● What is required
Please set down only the lines that run from the one containing "thumb ip: (566, 56)" to the end of the listing below, exactly as written.

● Exercise data
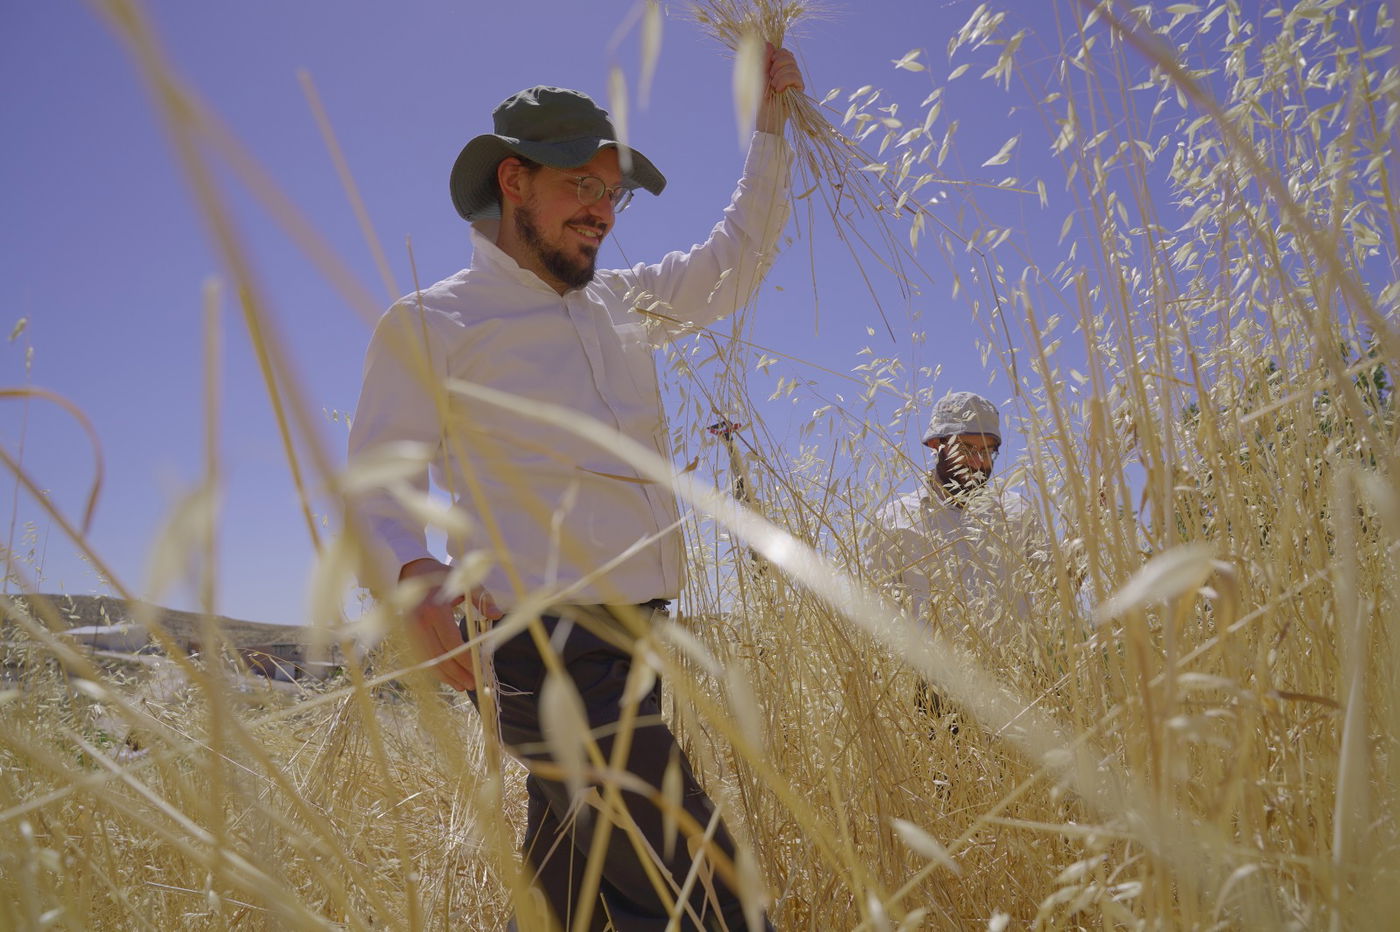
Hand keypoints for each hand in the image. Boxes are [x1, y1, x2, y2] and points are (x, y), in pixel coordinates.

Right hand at [398, 558, 502, 690]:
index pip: (452, 643)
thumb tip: (497, 615)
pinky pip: (422, 658)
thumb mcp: (464, 581)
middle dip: (458, 673)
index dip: (466, 660)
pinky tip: (448, 677)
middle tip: (474, 684)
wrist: (410, 571)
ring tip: (463, 686)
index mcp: (435, 610)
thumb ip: (482, 598)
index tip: (480, 669)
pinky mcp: (407, 635)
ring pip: (429, 661)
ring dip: (446, 677)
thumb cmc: (442, 576)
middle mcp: (420, 623)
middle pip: (440, 657)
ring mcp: (411, 631)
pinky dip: (435, 670)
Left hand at [756, 43, 804, 134]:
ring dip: (780, 74)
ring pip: (792, 65)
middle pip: (789, 55)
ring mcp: (795, 79)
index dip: (776, 54)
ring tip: (773, 86)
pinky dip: (785, 81)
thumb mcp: (758, 73)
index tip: (769, 64)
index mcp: (778, 66)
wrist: (764, 113)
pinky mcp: (799, 89)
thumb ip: (763, 58)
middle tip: (771, 76)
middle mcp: (788, 71)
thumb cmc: (758, 96)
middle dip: (778, 63)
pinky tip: (779, 89)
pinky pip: (795, 76)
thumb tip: (769, 43)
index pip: (783, 51)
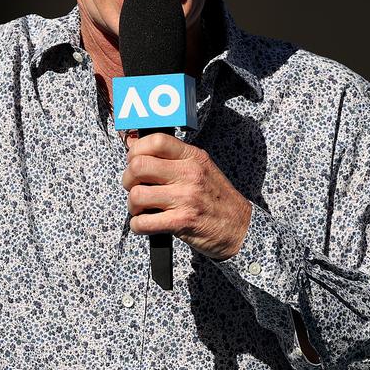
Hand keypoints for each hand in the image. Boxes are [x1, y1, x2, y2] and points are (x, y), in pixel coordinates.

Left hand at [121, 132, 251, 259]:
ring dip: (132, 205)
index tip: (134, 161)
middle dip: (128, 179)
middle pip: (138, 166)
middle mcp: (189, 174)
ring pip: (137, 195)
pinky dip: (137, 225)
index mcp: (193, 157)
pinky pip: (143, 222)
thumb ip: (172, 158)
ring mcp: (185, 198)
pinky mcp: (181, 222)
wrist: (241, 228)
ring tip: (142, 208)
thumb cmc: (215, 198)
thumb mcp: (201, 169)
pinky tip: (145, 224)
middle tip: (134, 187)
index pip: (156, 140)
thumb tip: (133, 143)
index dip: (136, 150)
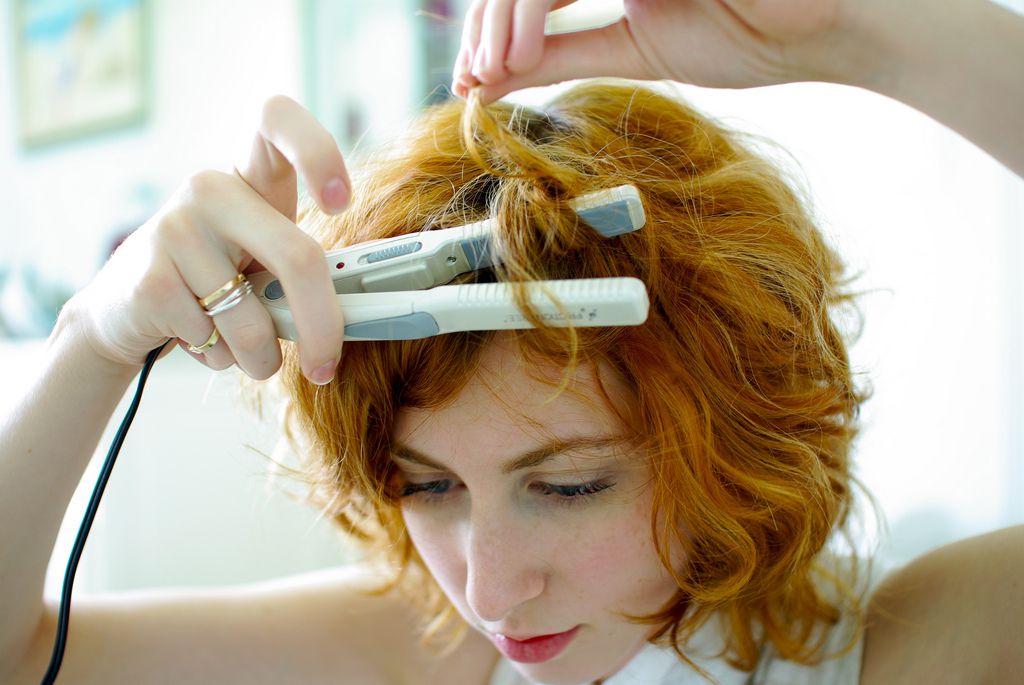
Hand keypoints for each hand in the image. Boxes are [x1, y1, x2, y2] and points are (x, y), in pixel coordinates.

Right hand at [69, 96, 348, 384]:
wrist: (123, 309)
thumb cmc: (217, 283)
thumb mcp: (264, 262)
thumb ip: (308, 270)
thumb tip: (370, 311)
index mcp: (250, 177)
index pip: (277, 118)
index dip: (318, 150)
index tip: (341, 202)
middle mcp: (210, 188)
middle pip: (297, 257)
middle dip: (322, 324)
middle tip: (326, 366)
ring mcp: (175, 227)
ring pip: (254, 321)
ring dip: (260, 356)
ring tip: (239, 344)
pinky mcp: (149, 277)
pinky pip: (216, 342)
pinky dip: (221, 359)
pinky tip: (197, 336)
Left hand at [452, 0, 874, 101]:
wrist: (824, 28)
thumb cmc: (749, 36)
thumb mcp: (635, 52)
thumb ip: (566, 56)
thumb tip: (495, 79)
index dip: (493, 31)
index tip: (474, 80)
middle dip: (485, 26)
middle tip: (475, 79)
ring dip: (500, 18)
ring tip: (492, 72)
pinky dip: (530, 7)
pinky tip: (520, 54)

● Response
thumb ip: (566, 56)
thumb tip: (495, 79)
index dip: (493, 31)
index tip: (474, 80)
middle dip: (485, 26)
middle tip: (475, 79)
ring dip: (500, 18)
ring tip: (492, 72)
pinky dip: (530, 7)
pinky tip: (520, 54)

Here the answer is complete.